Excerpted text:

At approximately 4:00 pm. on March 17, the Chinese fired two mortar shells at the Norbulinka. They landed short of the palace walls in a marsh. This triggered the Dalai Lama to finally decide to leave Lhasa. In his autobiography he writes, “There was no certainty that escape was physically possible at all – Ngabo had assured us it was not. If I did escape from Lhasa, where was I to go, and how could I reach asylum?”d

At 10 pm. on the night of March 17, wearing a soldier’s uniform with a gun slung over his shoulder, the Dalai Lama marched out of the Norbulinka and onto the danger-filled road to India and freedom. His mother and elder sister had preceded him, dressed as Khampa men; his youngest brother disguised as a pint-sized soldier.

Late on the night of March 19, 1959 fighting broke out in Lhasa. Hand-to-hand combat raged for two days with the odds stacked hopelessly against the poorly equipped and inexperienced Tibetan resistance. Veteran Daily Mail war correspondent, Noel Barber, dubbed Lhasa’s March 20, 1959 “Bloody Friday”.

The Norbulinka was bombarded by 800 shells on March 21. Thousands of men, women and children camped around the place wall were slaughtered and the homes of about 300 government officials within the walls were destroyed. In the aftermath, 200 members of the Dalai Lama’s bodyguard were disarmed and publicly executed by machine-gun. Lhasa’s major monasteries, Ganden, Sera and Drepung were shelled – the latter to beyond repair. Monastic treasures and precious scriptures were destroyed. Thousands of monks were either killed on the spot, transported to the city to work as slave labor, or deported. In house-to-house searches the residents of homes harboring arms were dragged out and shot on the spot.

Records from a data collection:
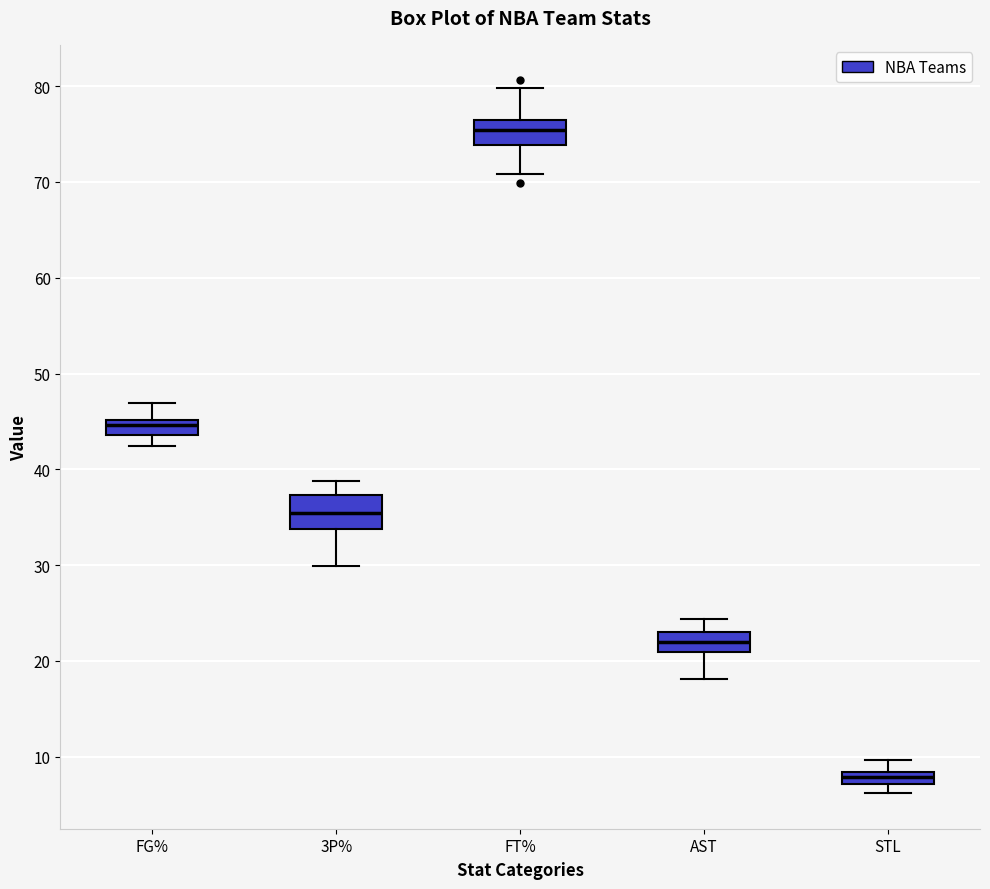

Which box's median line is the highest?

FT%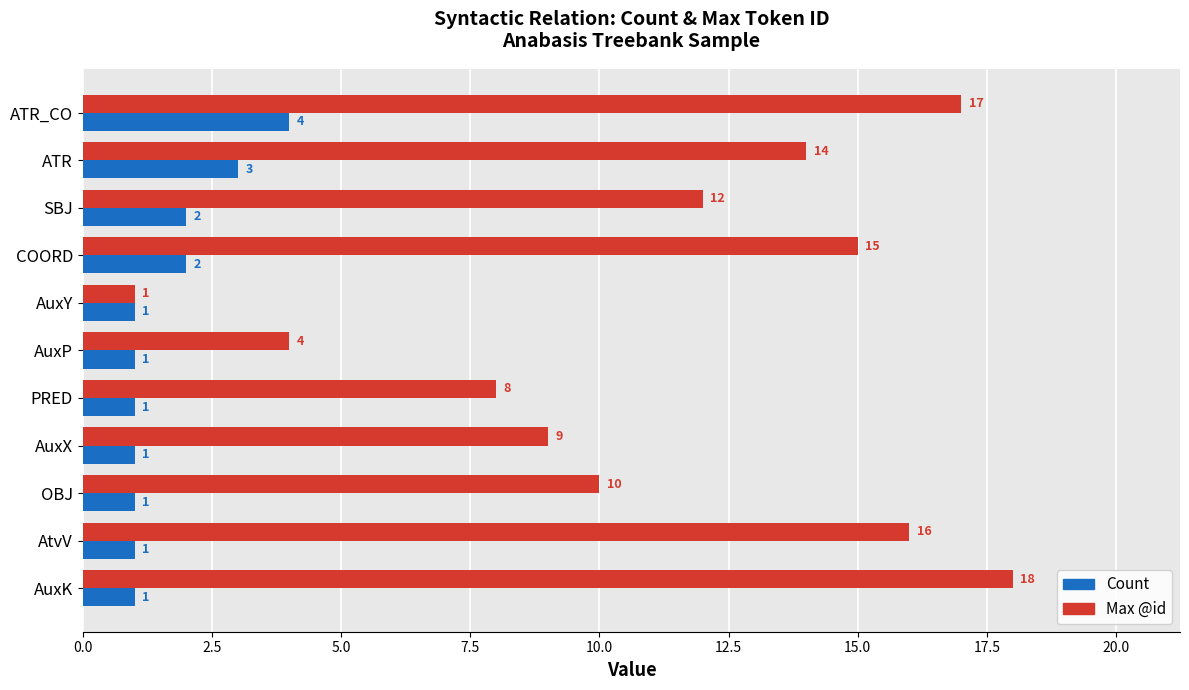

True or false: Count has a value of 1 at COORD.

False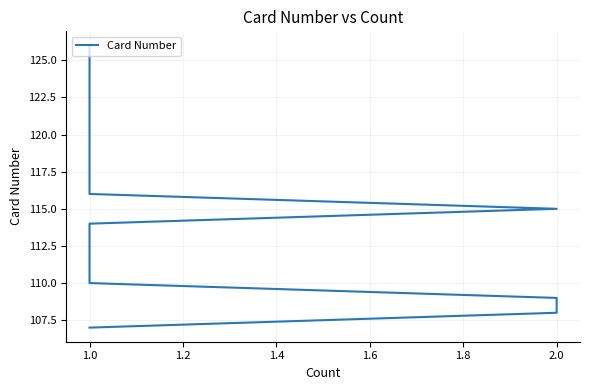

What is the maximum value shown in the chart?

126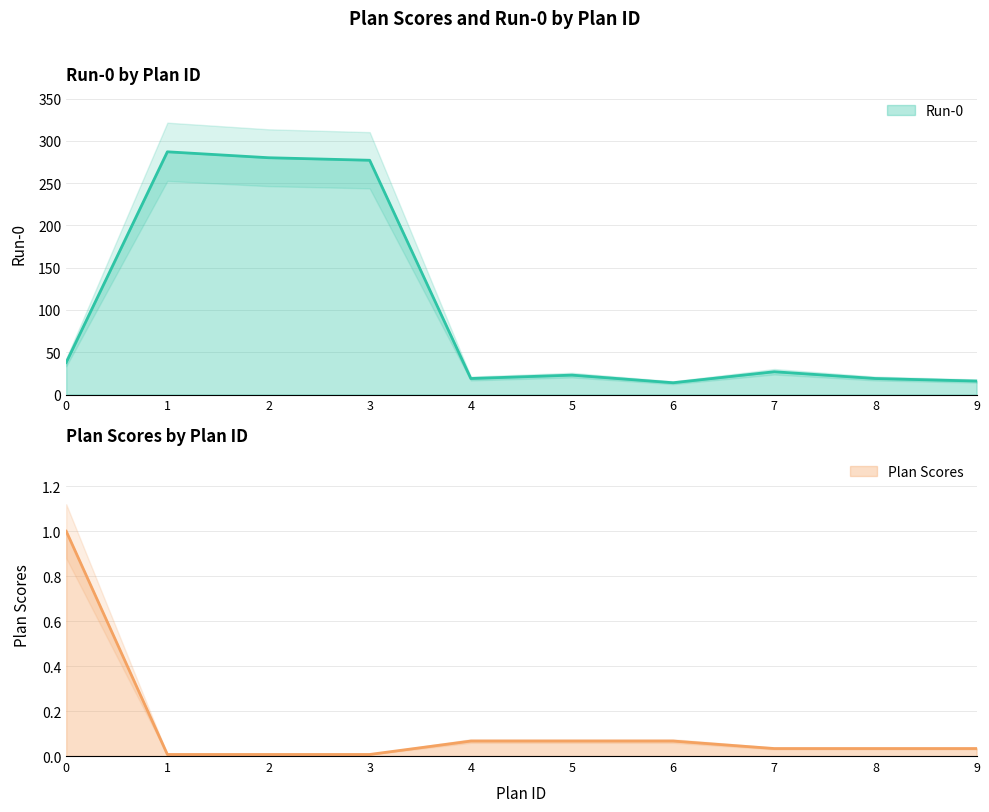

At which label does Plan Scores reach its minimum?

1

Tasks to perform:
#1 According to the Lhasa text, what finally led the Dalai Lama to decide to leave Lhasa? Answer in one to three sentences.
#2 From the Lhasa text, copy word for word everything from "The Norbulinka was" down to "on the spot.".

Task-by-task results:
#1 The Dalai Lama finally decided to leave after the Chinese fired two mortar shells at the Norbulinka at about 4:00 pm on March 17. The shells landed in a marsh short of the palace walls.

#2
The Norbulinka was bombarded by 800 shells on March 21. Thousands of men, women and children camped around the place wall were slaughtered and the homes of about 300 government officials within the walls were destroyed. In the aftermath, 200 members of the Dalai Lama’s bodyguard were disarmed and publicly executed by machine-gun. Lhasa’s major monasteries, Ganden, Sera and Drepung were shelled – the latter to beyond repair. Monastic treasures and precious scriptures were destroyed. Thousands of monks were either killed on the spot, transported to the city to work as slave labor, or deported. In house-to-house searches the residents of homes harboring arms were dragged out and shot on the spot.